As densas matas do Cantanhez, só de ouvir o seu nome, causavam calafrios aos mais corajosos… Aí, se acoitava uma forte concentração de casas mansas, uns verdadeiros fortins inexpugnáveis, mesmo à força da intensa metralha de artilharia. Podia dizer-se que ali se encontrava o quartel general, inimigo, da zona sul da Guiné.

De lá saíam expedições constantes de grupos a espalhar a insegurança por todos os nossos aquartelamentos, quer por emboscadas quer por ataques às unidades isoladas.

Além disso, controlavam uma população nativa muito numerosa que, voluntariamente ou não, trabalhava os campos, fonte principal do seu abastecimento.

Por todas estas razões tornou-se premente efectuar uma grande operação que desagregasse aquele bastião. Foi o que se pretendeu com a Operação Tornado.


Os três batalhões sitiados no sul, com as unidades de artilharia e cavalaria, mais um grupo de fuzileiros e uma LDM, ajudados pela força aérea, ficaram responsáveis por esse objectivo.

A CCAÇ 728, aproveitando a maré-cheia, saíu, à noitinha, do cais de Catió a bordo de uma LDM; atravessou o estuário do Cacine e foi deixada, nas primeiras horas da madrugada, algures, em terra firme, do território inimigo.

Todo o cuidado era pouco. Tocou ao meu pelotão seguir à frente, logo depois do destemido grupo indígena do João Bacar Jaló.

Caminhou-se toda a noite; quando o dia começava a querer alvorecer, estávamos a atravessar a zona, crítica, de Dar es Salam [na carta de Cacine, Darsalam]. De repente, alguns tiros caíram sobre o pelotão que seguia na cauda da fila, comandado pelo alferes Sasso.

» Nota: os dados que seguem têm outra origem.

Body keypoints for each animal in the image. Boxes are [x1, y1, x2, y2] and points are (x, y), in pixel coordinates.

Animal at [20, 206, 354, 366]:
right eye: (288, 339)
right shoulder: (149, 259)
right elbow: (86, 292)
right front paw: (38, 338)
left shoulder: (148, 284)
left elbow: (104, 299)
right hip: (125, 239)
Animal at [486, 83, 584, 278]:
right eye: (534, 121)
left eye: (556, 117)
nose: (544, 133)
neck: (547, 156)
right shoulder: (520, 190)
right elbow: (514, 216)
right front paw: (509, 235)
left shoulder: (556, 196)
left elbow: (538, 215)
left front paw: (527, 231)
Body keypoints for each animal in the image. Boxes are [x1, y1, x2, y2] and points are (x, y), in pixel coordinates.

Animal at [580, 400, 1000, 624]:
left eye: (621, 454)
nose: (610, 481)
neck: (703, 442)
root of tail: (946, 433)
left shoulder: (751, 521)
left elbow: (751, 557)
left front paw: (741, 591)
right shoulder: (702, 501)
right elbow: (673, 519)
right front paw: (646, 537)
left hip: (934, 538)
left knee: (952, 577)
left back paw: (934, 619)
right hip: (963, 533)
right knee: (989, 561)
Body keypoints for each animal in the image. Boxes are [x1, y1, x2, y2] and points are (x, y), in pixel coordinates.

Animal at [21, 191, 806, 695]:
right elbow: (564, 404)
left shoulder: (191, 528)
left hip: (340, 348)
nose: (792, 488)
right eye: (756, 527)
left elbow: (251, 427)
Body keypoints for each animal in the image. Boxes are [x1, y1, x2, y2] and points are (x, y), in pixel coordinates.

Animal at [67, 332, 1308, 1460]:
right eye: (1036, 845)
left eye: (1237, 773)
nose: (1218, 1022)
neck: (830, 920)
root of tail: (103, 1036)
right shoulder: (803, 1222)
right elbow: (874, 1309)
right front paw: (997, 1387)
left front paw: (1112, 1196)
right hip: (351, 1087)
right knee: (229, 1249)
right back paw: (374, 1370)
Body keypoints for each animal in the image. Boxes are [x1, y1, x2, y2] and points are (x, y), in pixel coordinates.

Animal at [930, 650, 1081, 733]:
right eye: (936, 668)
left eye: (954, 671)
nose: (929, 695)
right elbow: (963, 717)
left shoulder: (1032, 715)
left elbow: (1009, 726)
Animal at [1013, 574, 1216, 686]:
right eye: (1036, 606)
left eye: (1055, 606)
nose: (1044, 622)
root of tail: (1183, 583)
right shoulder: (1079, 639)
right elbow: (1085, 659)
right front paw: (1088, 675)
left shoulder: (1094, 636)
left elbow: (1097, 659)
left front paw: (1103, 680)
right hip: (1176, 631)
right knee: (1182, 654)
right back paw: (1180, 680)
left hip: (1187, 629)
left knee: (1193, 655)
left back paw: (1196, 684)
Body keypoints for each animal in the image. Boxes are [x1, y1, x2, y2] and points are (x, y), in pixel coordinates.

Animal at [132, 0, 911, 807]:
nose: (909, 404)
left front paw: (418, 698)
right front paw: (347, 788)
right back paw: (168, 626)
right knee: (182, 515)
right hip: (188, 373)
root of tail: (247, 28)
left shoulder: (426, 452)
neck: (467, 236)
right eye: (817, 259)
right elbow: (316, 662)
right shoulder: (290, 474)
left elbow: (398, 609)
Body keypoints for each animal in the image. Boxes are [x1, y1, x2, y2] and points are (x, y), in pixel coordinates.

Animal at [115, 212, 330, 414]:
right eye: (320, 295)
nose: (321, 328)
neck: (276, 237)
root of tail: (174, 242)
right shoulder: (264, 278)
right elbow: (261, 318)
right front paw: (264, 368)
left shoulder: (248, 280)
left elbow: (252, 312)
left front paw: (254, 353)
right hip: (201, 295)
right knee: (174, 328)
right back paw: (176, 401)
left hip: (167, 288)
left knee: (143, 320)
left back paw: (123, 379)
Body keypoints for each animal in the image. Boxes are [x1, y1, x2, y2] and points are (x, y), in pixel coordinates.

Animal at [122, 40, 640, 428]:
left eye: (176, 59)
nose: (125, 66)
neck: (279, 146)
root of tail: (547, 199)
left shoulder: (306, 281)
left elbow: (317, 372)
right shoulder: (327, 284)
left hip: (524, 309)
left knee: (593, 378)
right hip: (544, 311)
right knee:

A resposta foi pronta e, depressa, tudo se calou. À frente, nada se tinha passado.

Só quando o dia nasceu e um helicóptero chegou, tivemos conhecimento de que o Mário Sasso tinha sido atingido com um tiro nas costas que lhe vasou o pulmão e coração. A esperança de sobreviver era pouca… e assim foi. (...)

1 comentário:

José Marcelino Martins disse...

Mais um texto do Mendes Gomes que, como sempre, nos traz "Histórias de Vida".

Os que "por lá tombaram" estão sempre no nosso pensamento, dos camaradas que os conheceram e dos que apenas ouviram o seu nome.